The detective’s insistence this MacLaren place wasn’t a jail did little to ameliorate her terror. The children who lived there, he explained offhandedly, were not prisoners —why, there weren’t even locks on the doors! He went on to say that in point of fact at MacLaren locks on doors were “against the law”—of course there were some locks, he clumsily amended, to prevent strangers from coming in , not to stop kids from going out , a system so designed to protect the “pop” (“short for ‘population’ ”) from unhappy parents, who in very rare cases may wish to do their children harm—
With each botched blandishment the detective dug a deeper hole for himself and his detainee, multiplying her paranoia tenfold until the looming sight of Mac’s outer wall — the highest, thickest wall Amaryllis had ever seen — delivered the final blow. The only thing stopping a leap from the moving car were the babies. They were there, at the place called MacLaren, like prisoners in a deathstar. She knew it. They had to be.
Then it all blurred. She was taken to the infirmary, where an RN peeled off layers of clothing and gasped, hand to startled mouth. Other nurses and staffworkers gathered to gawk. Doctors were called; wounds were cleansed. She was examined for pelvic inflammatory disease and tested for TB, strep, syphilis, HIV, chlamydia, clap. They poured penicillin in her veins, and Demerol for pain.
Amaryllis slept for three days. In a languid flirtation with consciousness, she heard the stealthy footfalls of children arriving for daily meds. They poked their heads around the curtain to look before being chased away.
When some of her strength returned, a woman from “intake” came bedside to announce she could make two phone calls, adding that both would be “monitored.”
“Who would you like to talk to?” she asked cheerfully.
All this time, Will’m lay low in Angelino Heights, the grateful guest of Fitz and his maimed pet. The peculiar trio put up in the garage of a Queen Anne Victorian on Carroll Avenue. The owner (one of Fitz’s former supervisors at the DCFS) had hit a financial bump in mid-restoration; chain link surrounded the property. Fitz was on-site to ward off vandals.

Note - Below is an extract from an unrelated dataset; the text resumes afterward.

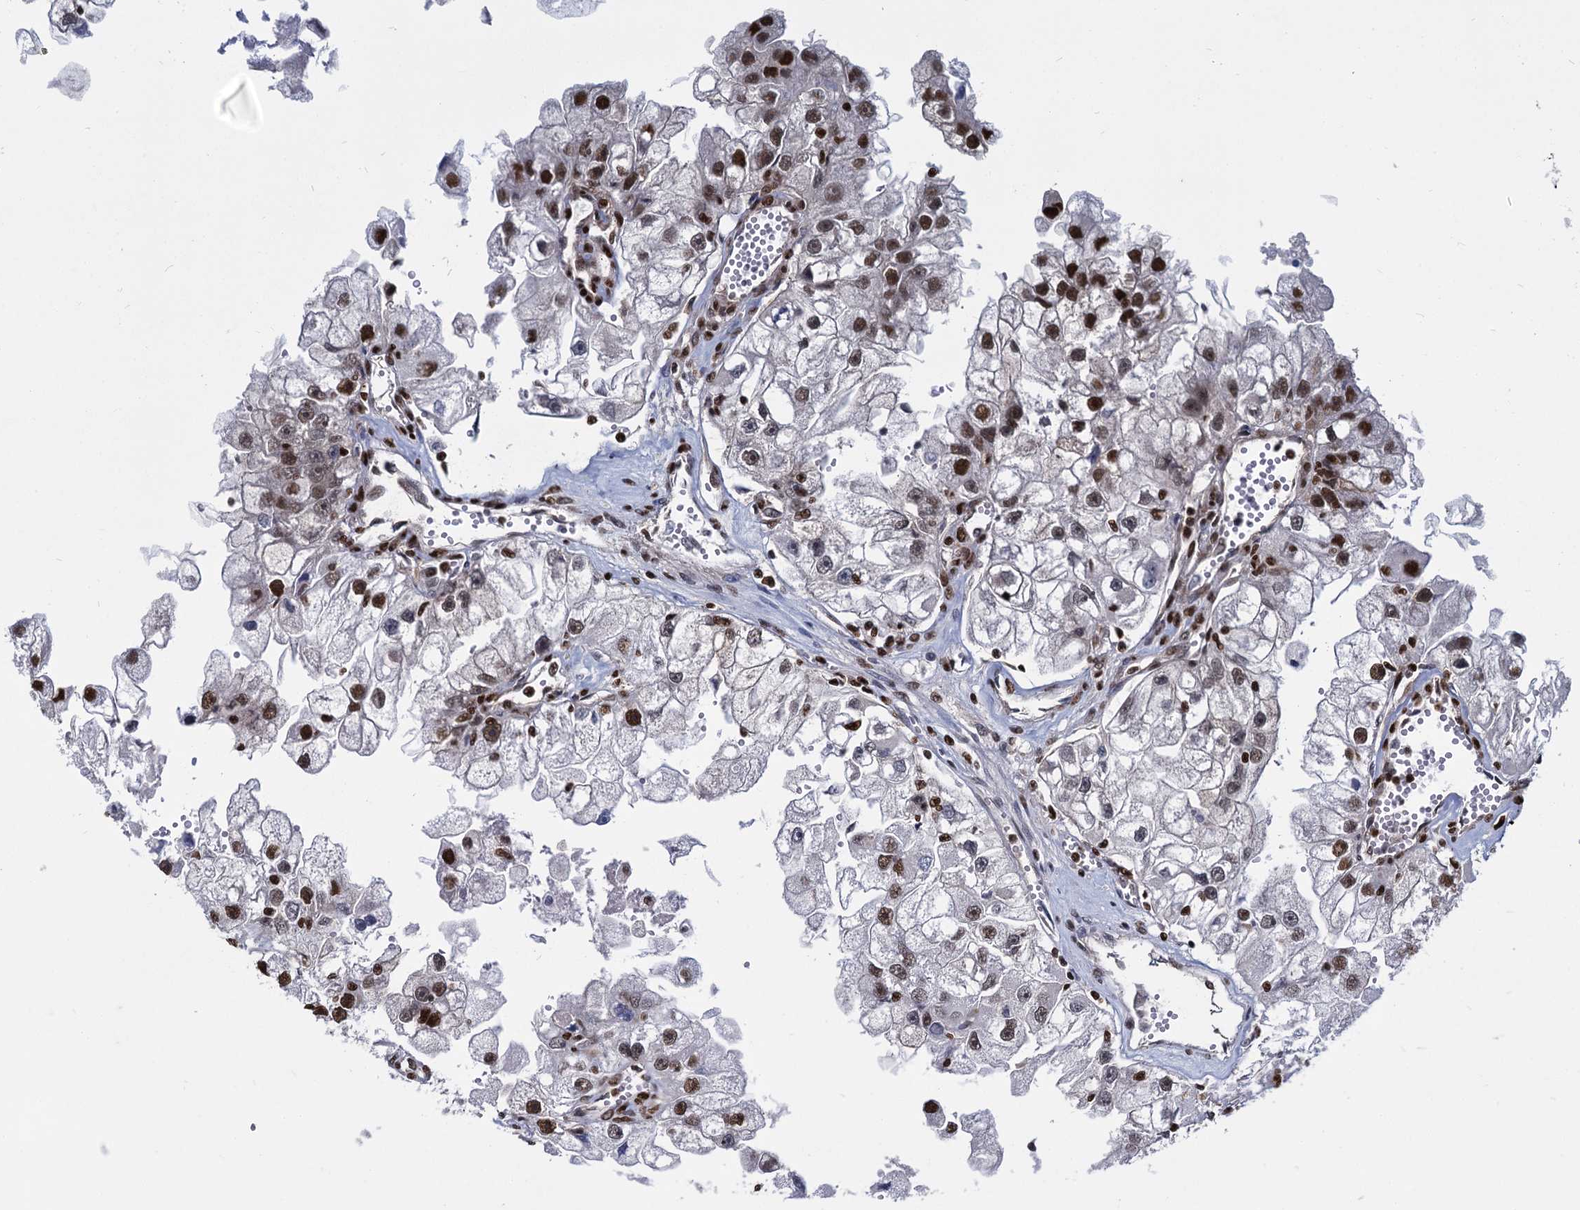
{"staining": {"intensity": "strong", "quantity": "25%-75%", "location": "nuclear"}, "tissue": "renal cancer", "cell_type": "Tumor cells", "image_type": "cancer", "snomed": [{"axis": "morphology", "description": "Adenocarcinoma, NOS"}, {"axis": "topography", "description": "Kidney"}], "caption": "Human adenocarcinoma (renal) stained with a protein marker exhibits strong staining in tumor cells.", "gene": "DCPS", "patient": {"sex": "male", "age": 63}}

The architecture was to Will’m’s liking. It reminded him of Red House at Bexleyheath in Kent, the dwelling built for Janey on occasion of their marriage — with its humble demi-courtyard garden, rose-entwined wattle and decorative well house with conical roof, he felt he was truly home again. There were two stories, plain and spacious, and polished, set-back porches. By light of day, he explored the Gothic-arched drawing room of this earthly paradise and made secret plans to paint a mural on a hall cupboard, the one he had begun so long ago but never finished: Morte d’Arthur . This time he would include Fitz and Amaryllis among the likenesses of Lancelot and Tristram, and even work in Half Dead.

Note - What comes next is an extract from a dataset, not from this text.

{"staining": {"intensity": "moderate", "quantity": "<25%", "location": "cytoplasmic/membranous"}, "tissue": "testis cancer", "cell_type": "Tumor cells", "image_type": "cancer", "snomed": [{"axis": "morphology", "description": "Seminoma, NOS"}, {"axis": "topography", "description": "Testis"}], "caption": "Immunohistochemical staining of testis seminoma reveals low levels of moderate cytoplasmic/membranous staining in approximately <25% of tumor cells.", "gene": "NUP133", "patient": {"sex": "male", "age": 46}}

At night, while Fitz smoked his chemical pipe in the garage and ranted about the Department of Children and Family Services, Will’m paced the hortus conclusus , square plots of lilies and macerated, streetwise sunflowers, reciting verse from News from Nowhere (which he need soon retrieve from its Olympic Boulevard storage bin)—
I know a little garden-close
Set thick with lily and red rose,
Where I would wander if I might
From dewy morn to dewy night,
And have one with me wandering.
To be frank, he hadn’t slept well since giving up the girl. The small face, with its rough cherub’s mop, tugged, calling him to seek her out; he made resolution to reconnoiter the bakery and look in on her progress. But skid row tom-toms soon brought news of her capture by police — and Someone-Help-Me’s perfidious involvement in the dragnet. Will’m was undone. Discreet by nature, he decided to gather Fitz into his confidence, bringing him up to speed on all that had transpired between him and Amaryllis, culminating with the freedom flight from Higgins to East Edgeware alley.